WHAT YOU ARE ASKED TO DO: Reproduce the portion of the Libreswan per-CPU IPsec notes below from "ipsec trafficstatus" up to and including "traffic on it.".

DOCUMENT EXCERPT:
****

The ide of per CPU SA in the outgoing direction was discussed at Linux IPsec workshop March 2019, in Prague. During the following days a small group of people worked on a prototype of user space(IKE), Libreswan, and Linux kernel, xfrm. The libreswan call the options "clones". In Kernel it is called pCPU. These names may change as we adopt the idea to TOS bits oer TCP/UDP DST port hashing.

Results

The test result, as Nov 2019, show the aggregated throughput increase linearly with the number of CPUs. We tested using physical servers, with Mellonex CX4 NIC. These NICs (latest Linux driver CX5) support RSS for ESP. In the test the clear text traffic was generated using a hardware traffic generator and IPsec gateway forwarding it to the other IPsec gateway which decrypt and the traffic generator receives the clear text.

|Traffic generator|-----|IPsec Gateweay west|=====ipsec 40Gbps link====|ipsec gateway|---|traffic generator|

The initial number are 17-18 Gbps with 3 flows we see about 6-7Gbps per CPU

How to test this

Libreswan source with clones support #clones-3

git clone --single-branch --branch clones-3 https://github.com/antonyantony/libreswan

Sample config | ipsec.conf

conn westnet-eastnet
	rightid=@east
        leftid=@west
        left=192.1.2.45
        right=192.1.2.23
	rightsubnet=192.0.2.0/24
	leftsubnet=192.0.1.0/24
	authby=secret
        clones=2
        auto=add
        nic-offload=no

ipsec auto --up westnet-eastnet
taskset 0x1 ping -n -c 2 -I 192.0.1.254 192.0.2.254
taskset 0x2 ping -n -c 2 -I 192.0.1.254 192.0.2.254

ipsec trafficstatus

ipsec whack --trafficstatus
006 #2: "westnet-eastnet-0", type=ESP, add_time=1234567890, inBytes=0, outBytes=0, id='@east'
006 #4: "westnet-eastnet-1", type=ESP, add_time=1234567890, inBytes=168, outBytes=168, id='@east'
006 #3: "westnet-eastnet-2", type=ESP, add_time=1234567890, inBytes=168, outBytes=168, id='@east'

NOTE both SA #3 and #4 has outgoing traffic on it.

****

DATA EXCERPT:
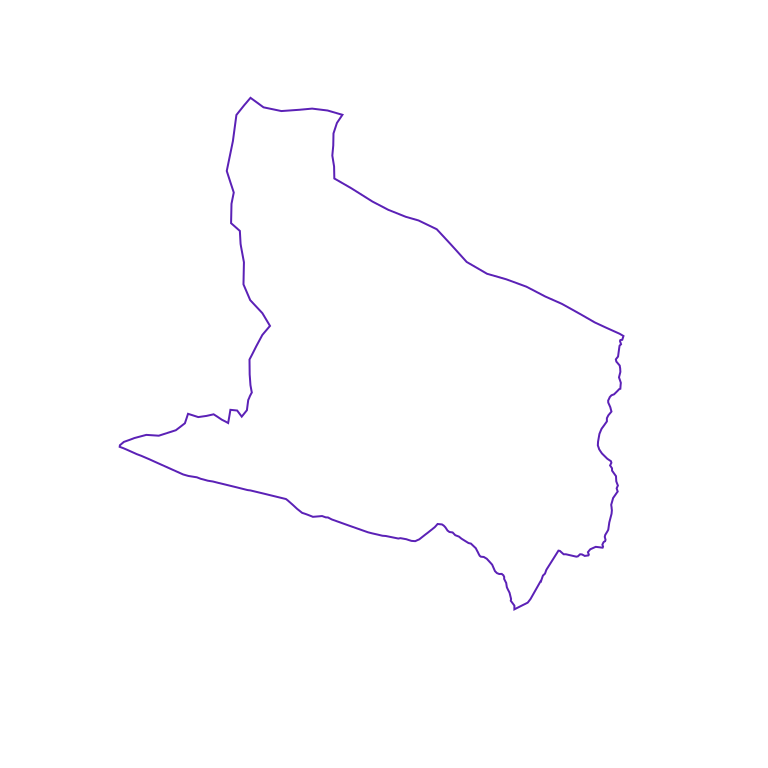 the district of Monts de Lam, Logone Oriental, Chad, rotated 304°
{"feature_id": "50815135B14191552615898", "entity_name": "Monts de Lam", "entity_type": "district", "adm_level": 2, "iso_a3": "TCD", "parent_name": "Chad", "parent_adm1": "Logone Oriental", "projection": "equal_earth", "projection_center": [15.78, 8.051], "detail": "fine", "context": "isolated", "style": "outline", "palette": "violet", "viewbox_px": 768, "rotation_deg": 304, "n_neighbors": 0, "source": "geoboundaries", "source_scale": "gbopen_adm2", "svg_char_len": 4450}
<svg xmlns="http://www.w3.org/2000/svg" viewBox="0 0 768 768"><g transform="rotate(304 384 384)"><path d="M316.8,267.3L313.5,269.9L308.4,273.9L304.7,277.5L304.1,278.1L303.0,279.2L302.6,279.2L301.5,279.3L299.0,279.6L298.9,279.6L297.2,280.0L294.8,280.4L294.6,280.5L285.6,285.0L277.4,284.3L279.9,277.1L276.7,271.1L275.2,271.8L269.7,274.3L264.5,276.6L264.2,273.4L263.9,271.0L263.7,269.4L263.7,264.0L263.6,259.7L258.3,254.7L252.7,248.5L250.9,242.3L249.7,238.2L246.2,239.2L240.1,240.9L229.3,237.3L215.2,226.2L208.9,215.4L200.2,207.8L199.5,207.2L197.9,206.1L195.8,204.6L190.5,200.7L185.6,199.3L184.1,200.0L185.1,204.1L185.8,207.8L187.5,217.6L187.5,217.8L188.7,222.8L190.4,231.7L191.4,237.6L194.4,254.9L196.7,268.1L198.4,273.3L201.8,280.6L202.0,281.0L202.9,285.0L203.9,287.8L205.3,292.0L207.5,296.7L209.4,302.0L210.1,303.8L216.0,319.8L219.7,330.0L220.4,331.5L221.0,332.6L225.8,345.4L226.1,346.2L227.9,351.1L229.9,356.5L232.3,363.0L233.8,367.0L233.7,369.0L232.7,376.7L231.9,381.8L231.7,384.5L231.4,388.2L232.1,390.6L232.8,393.3L233.9,398.2L234.1,399.3L237.3,403.3L239.9,406.5L240.9,410.4L241.0,410.6L242.0,412.1L242.5,416.4L247.1,434.4L252.1,453.6L253.6,457.8L255.7,463.2L257.3,467.5L259.0,470.5L263.9,482.3L265.2,483.6L265.3,483.7L265.6,484.3L267.8,489.3L268.4,491.5L269.3,494.5L271.2,497.8L273.2,499.0L274.9,500.1L282.4,502.5L285.0,503.4L293.6,506.1L295.5,506.4L297.9,506.7L300.0,510.6L300.0,512.8L299.5,515.0L298.2,518.2L298.0,518.6L298.0,519.4L297.9,521.0L299.3,523.9L298.5,527.6L299.4,531.5L299.1,534.6L299.1,534.8L299.4,543.0L299.5,543.3L300.3,545.3L299.4,550.6L299.2,551.9L297.7,554.6L297.0,556.0L296.3,557.1L295.1,559.4L295.0,560.8L295.7,562.2L296.4,563.4L296.5,565.3L296.6,566.9L295.5,571.5L294.7,574.7L291.0,580.5L290.9,580.7L290.4,583.3L290.4,583.5L290.5,583.9L290.9,585.8L291.6,586.7L292.4,587.8L292.2,589.4L292.2,589.9L291.2,591.6L290.5,592.0L289.6,592.6L288.8,594.0L287.3,596.7L287.0,596.9L284.2,599.5L282.7,602.0L282.4,602.6L281.1,604.9L280.7,605.3L276.8,609.6L276.1,609.9L275.2,610.3L273.2,616.0L270.1,618.1L272.6,619.5L278.7,622.9L280.4,623.9L283.1,625.4L284.5,625.5L287.7,625.7L308.2,624.1L308.2,624.5L308.8,624.3L314.0,622.9L316.8,623.5L318.1,623.2L319.9,622.7L320.5,622.6L320.8,622.5L334.3,622.1L343.4,621.8L343.5,622.0L344.0,623.2L343.7,625.1L343.3,628.2L344.6,630.1L346.4,634.8L348.4,640.0L349.1,640.7L349.5,641.1L350.0,641.2L352.5,641.8L353.4,643.4L353.7,646.0L353.7,646.5L356.2,649.3L356.7,649.3L357.1,649.2L357.8,648.2L358.6,647.1L361.1,647.3L362.5,647.5L363.2,648.0L364.7,648.9L367.4,650.6L369.6,654.9L369.7,655.2L370.5,656.7L370.6,656.8L371.0,656.7L371.7,656.5L372.9,654.9L374.5,654.6L375.8,654.5L376.2,654.6L377.3,655.2L377.6,655.1L378.7,654.8L380.7,652.5L381.0,652.4L382.6,651.8L386.8,651.6L388.6,651.4L395.2,648.2L403.7,645.2L406.8,643.5L408.4,642.1L408.6,642.0L410.9,639.9L413.7,639.0L417.6,637.7L423.1,637.8L424.3,637.8L425.5,637.9L427.6,635.2L430.6,634.7L431.9,632.8L433.2,631.0L435.4,629.3L437.3,627.9L438.8,623.9L439.7,621.5L441.6,620.2L442.9,617.0L445.4,616.6L445.8,616.6L446.0,616.4L446.9,615.3L446.9,610.9L448.3,603.5L449.5,600.5L450.3,598.7L450.9,598.0L452.7,595.6L455.9,593.7L463.1,590.5L467.0,589.7L468.7,589.4L473.3,589.6L474.2,589.6L477.6,589.7L479.7,588.3L480.3,587.9L483.5,587.5L488.3,588.0L489.7,586.4L491.3,584.6L494.0,580.3L495.6,579.1L498.5,578.7L499.2,578.5L501.4,578.8L501.8,578.9L502.3,579.2L502.7,579.5L504.1,580.5L508.0,581.3L511.4,581.9L511.8,582.3L512.2,582.6L515.7,580.6L517.4,579.7L519.1,577.5L520.9,575.1L526.2,573.2L529.1,571.0L529.9,570.2L531.1,569.1L532.5,564.1L534.1,562.4L536.6,562.6L537.6,562.7L544.9,559.1L547.4,557.9L547.6,557.9L547.8,557.9L549.5,558.3L551.6,555.6L552.6,555.4L553.9,556.8L557.7,555.7L557.4,551.2L556.9,548.3L555.5,540.2L554.8,536.1L552.9,524.2L551.7,507.5L549.9,486.6L546.7,468.7L544.3,447.6L539.2,426.9L533.0,407.8L531.4,384.3L537.1,361.3L541.8,341.2L538.9,321.2L534.8,308.6L530.8,290.2L528.8,272.4L528.0,247.6L526.6,227.9L536.4,221.0L544.5,213.4L553.3,208.6L563.5,202.0L574.1,199.0L583.9,199.0L579.2,184.3L572.1,170.4L564.1,160.6L552.9,146.3L546.0,129.4L546.6,113.3L536.9,112.2L524.5,111.2L500.9,122.9L472.7,134.5L471.9,135.5L465.0,144.3L460.2,150.5L458.7,152.4L453.6,154.5L448.1,156.8L431.8,167.3L431.4,170.6L430.3,178.9L421.2,185.8L419.9,186.8L418.0,188.6L406.6,199.8L388.0,211.8L378.7,226.2L374.7,243.6L368.4,257.0L360.4,256.1L358.6,255.9L358.3,255.9L356.7,255.7L343.8,257.0L334.4,258.2L329.1,258.8L316.8,267.3Z" fill="none" stroke="#5b21b6" stroke-width="2"/></g></svg>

****

SOLUTION BELOW:
ipsec trafficstatus

ipsec whack --trafficstatus
006 #2: "westnet-eastnet-0", type=ESP, add_time=1234567890, inBytes=0, outBytes=0, id='@east'
006 #4: "westnet-eastnet-1", type=ESP, add_time=1234567890, inBytes=168, outBytes=168, id='@east'
006 #3: "westnet-eastnet-2", type=ESP, add_time=1234567890, inBytes=168, outBytes=168, id='@east'

NOTE both SA #3 and #4 has outgoing traffic on it.